PROBLEM STATEMENT — Please print the entries below exactly, from the line with "22 phút trước" through the line with "Ihre Wünsche zu", including both of those lines and leaving out all others.

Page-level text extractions
━━━━━━━━━━━━━━━━━━━━
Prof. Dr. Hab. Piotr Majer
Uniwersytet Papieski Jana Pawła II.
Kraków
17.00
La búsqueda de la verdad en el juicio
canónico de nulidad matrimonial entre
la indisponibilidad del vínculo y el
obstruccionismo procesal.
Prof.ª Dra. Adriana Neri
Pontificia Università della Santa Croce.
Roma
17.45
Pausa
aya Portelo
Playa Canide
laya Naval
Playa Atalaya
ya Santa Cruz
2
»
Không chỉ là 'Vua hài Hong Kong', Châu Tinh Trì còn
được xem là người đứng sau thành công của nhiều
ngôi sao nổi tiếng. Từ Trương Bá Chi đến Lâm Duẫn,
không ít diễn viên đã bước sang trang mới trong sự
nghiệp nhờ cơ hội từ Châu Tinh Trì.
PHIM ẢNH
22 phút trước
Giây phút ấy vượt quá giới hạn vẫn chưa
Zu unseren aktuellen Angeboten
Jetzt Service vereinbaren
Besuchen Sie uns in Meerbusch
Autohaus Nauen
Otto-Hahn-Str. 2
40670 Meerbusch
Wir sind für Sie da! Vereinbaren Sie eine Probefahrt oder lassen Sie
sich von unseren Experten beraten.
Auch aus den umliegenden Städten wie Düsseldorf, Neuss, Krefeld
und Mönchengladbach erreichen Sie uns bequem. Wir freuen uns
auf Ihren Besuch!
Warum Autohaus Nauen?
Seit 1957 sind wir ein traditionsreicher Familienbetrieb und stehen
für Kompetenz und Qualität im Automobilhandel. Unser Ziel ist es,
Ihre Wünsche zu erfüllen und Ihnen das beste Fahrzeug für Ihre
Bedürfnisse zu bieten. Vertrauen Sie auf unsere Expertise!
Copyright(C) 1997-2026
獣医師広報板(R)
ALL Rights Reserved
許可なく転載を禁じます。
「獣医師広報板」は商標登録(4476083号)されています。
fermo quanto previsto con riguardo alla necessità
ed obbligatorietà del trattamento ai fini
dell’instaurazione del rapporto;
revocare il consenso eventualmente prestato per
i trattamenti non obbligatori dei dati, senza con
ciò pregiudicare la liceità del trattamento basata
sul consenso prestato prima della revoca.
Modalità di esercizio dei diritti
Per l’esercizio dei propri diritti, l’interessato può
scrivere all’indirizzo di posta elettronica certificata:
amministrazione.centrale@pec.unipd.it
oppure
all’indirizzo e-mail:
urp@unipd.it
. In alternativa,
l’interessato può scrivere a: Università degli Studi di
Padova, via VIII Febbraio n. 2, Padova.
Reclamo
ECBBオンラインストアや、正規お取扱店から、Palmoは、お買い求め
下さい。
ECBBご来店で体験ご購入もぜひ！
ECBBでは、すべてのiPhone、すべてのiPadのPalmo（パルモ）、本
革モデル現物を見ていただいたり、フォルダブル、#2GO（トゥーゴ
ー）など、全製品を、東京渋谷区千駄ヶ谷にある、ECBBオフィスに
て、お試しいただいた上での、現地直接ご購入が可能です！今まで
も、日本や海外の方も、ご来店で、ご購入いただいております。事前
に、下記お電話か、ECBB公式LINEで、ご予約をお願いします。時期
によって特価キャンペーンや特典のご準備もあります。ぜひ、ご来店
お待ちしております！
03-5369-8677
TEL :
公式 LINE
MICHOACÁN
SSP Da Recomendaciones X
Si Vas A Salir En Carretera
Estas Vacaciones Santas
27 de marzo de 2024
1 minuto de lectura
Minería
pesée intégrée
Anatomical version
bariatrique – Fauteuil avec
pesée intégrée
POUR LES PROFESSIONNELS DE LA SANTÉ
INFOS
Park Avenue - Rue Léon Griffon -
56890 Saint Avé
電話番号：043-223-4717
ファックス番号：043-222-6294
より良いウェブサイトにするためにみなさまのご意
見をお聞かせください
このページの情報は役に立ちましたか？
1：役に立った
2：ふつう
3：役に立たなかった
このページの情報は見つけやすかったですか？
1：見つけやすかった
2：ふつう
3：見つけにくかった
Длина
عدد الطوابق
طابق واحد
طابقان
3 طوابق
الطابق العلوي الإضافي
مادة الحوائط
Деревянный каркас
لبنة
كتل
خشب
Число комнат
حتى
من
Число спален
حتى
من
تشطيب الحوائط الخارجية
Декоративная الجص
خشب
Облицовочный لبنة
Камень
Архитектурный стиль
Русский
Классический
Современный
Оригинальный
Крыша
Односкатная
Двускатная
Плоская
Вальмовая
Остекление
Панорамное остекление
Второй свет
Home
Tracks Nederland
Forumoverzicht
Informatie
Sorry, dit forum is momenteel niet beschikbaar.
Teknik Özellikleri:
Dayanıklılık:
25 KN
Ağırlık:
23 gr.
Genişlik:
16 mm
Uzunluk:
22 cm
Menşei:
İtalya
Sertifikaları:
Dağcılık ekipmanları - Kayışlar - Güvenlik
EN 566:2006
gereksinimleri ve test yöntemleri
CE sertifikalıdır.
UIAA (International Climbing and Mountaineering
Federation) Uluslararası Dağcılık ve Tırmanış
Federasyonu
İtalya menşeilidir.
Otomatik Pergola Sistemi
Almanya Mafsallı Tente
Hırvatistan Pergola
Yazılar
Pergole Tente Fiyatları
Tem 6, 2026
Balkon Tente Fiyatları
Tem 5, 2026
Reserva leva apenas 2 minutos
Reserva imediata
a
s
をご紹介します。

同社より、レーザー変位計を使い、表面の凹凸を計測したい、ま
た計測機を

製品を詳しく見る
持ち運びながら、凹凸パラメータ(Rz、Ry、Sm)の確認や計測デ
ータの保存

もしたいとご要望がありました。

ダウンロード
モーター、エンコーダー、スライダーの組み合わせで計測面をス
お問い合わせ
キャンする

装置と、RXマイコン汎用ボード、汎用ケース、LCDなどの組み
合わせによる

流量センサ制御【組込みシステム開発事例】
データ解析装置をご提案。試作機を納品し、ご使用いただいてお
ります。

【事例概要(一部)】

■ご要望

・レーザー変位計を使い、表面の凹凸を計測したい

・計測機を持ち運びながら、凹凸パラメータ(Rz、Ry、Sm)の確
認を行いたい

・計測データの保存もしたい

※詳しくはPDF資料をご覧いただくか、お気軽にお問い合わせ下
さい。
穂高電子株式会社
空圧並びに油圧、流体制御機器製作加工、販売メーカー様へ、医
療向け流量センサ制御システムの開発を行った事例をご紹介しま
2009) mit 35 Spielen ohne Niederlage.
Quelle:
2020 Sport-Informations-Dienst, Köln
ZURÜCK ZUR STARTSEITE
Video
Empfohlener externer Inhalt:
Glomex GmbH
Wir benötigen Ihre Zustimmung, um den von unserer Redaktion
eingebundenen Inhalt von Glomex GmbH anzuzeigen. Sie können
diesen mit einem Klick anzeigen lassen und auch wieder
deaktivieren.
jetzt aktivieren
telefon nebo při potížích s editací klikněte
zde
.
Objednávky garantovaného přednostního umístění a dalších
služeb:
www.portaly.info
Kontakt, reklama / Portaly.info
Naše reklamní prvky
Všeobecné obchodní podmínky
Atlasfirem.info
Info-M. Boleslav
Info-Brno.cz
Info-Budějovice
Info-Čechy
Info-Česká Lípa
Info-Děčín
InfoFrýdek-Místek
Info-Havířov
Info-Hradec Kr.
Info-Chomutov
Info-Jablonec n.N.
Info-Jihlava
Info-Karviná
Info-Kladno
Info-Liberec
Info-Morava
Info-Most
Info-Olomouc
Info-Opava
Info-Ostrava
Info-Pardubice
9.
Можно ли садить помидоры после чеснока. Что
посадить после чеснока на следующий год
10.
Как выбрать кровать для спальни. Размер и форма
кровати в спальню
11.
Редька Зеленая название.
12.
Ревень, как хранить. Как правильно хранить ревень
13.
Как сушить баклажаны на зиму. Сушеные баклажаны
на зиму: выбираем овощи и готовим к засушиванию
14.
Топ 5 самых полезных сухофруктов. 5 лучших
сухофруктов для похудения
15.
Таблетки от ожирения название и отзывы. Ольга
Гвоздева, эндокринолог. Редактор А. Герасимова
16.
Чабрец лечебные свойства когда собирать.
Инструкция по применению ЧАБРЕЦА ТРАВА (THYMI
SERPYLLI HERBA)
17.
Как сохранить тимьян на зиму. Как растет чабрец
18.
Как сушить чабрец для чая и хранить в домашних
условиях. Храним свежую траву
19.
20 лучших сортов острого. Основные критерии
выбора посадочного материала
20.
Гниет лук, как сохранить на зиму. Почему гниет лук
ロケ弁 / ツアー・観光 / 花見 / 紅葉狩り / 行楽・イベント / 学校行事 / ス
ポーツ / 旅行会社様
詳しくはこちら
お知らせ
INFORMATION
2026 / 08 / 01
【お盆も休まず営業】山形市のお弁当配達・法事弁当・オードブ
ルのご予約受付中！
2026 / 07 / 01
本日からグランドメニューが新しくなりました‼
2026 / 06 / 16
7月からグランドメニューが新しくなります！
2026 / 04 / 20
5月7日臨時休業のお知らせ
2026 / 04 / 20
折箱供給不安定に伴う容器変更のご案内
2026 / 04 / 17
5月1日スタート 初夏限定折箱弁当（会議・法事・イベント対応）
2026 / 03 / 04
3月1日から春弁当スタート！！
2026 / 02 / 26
━━━━━━━━━━━━━━━━━━━━
TASK ANSWER —
22 phút trước
Giây phút ấy vượt quá giới hạn vẫn chưa
Zu unseren aktuellen Angeboten
Jetzt Service vereinbaren
Besuchen Sie uns in Meerbusch
Autohaus Nauen
Otto-Hahn-Str. 2
40670 Meerbusch
Wir sind für Sie da! Vereinbaren Sie eine Probefahrt oder lassen Sie
sich von unseren Experten beraten.
Auch aus den umliegenden Städten wie Düsseldorf, Neuss, Krefeld
und Mönchengladbach erreichen Sie uns bequem. Wir freuen uns
auf Ihren Besuch!
Warum Autohaus Nauen?
Seit 1957 sind wir ein traditionsreicher Familienbetrieb und stehen
für Kompetenz und Qualität im Automobilhandel. Unser Ziel ist es,
Ihre Wünsche zu erfüllen und Ihnen das beste Fahrzeug für Ihre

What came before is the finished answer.